━━━━━ DATA TO USE ━━━━━
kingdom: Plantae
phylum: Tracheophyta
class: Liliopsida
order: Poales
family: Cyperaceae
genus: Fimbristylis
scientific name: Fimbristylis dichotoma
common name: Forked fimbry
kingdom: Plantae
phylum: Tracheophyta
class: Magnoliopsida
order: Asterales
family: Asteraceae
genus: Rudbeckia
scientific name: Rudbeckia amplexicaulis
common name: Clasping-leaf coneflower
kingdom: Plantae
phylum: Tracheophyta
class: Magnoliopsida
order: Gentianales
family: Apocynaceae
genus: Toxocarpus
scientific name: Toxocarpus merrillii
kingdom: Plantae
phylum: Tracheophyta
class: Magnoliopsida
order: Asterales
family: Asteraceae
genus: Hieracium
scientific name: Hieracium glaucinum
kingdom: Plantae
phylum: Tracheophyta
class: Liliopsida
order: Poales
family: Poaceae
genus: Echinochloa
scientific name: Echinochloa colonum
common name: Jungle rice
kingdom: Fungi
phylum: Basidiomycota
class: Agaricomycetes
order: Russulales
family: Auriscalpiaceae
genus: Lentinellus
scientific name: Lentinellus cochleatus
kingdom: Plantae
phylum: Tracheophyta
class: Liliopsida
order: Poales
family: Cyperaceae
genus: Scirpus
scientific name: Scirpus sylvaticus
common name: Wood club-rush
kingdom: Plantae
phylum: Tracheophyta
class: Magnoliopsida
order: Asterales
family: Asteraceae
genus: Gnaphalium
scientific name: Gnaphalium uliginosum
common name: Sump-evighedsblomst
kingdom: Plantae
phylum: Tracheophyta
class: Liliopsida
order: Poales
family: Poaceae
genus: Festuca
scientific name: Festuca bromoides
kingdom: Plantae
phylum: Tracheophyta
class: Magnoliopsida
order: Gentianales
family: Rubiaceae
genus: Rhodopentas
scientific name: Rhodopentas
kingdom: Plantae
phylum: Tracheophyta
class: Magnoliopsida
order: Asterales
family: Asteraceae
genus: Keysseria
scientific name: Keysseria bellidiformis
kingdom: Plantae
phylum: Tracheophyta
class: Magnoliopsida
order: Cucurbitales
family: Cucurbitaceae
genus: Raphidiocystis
━━━━━
- [PROBLEM]:
Convert the lines from the one containing "family: Apocynaceae" through the one containing "class: Agaricomycetes" into a Markdown table with the columns Row and Line. Number each row and omit any blank lines.

- [FINISHED EXERCISE]:
| Row | Line |
|---|---|
| 1 | family: Apocynaceae |
| 2 | genus: Toxocarpus |
| 3 | scientific name: Toxocarpus merrillii |
| 4 | kingdom: Plantae |
| 5 | phylum: Tracheophyta |
| 6 | class: Magnoliopsida |
| 7 | order: Asterales |
| 8 | family: Asteraceae |
| 9 | genus: Hieracium |
| 10 | scientific name: Hieracium glaucinum |
| 11 | kingdom: Plantae |
| 12 | phylum: Tracheophyta |
| 13 | class: Liliopsida |
| 14 | order: Poales |
| 15 | family: Poaceae |
| 16 | genus: Echinochloa |
| 17 | scientific name: Echinochloa colonum |
| 18 | common name: Jungle rice |
| 19 | kingdom: Fungi |
| 20 | phylum: Basidiomycota |
| 21 | class: Agaricomycetes |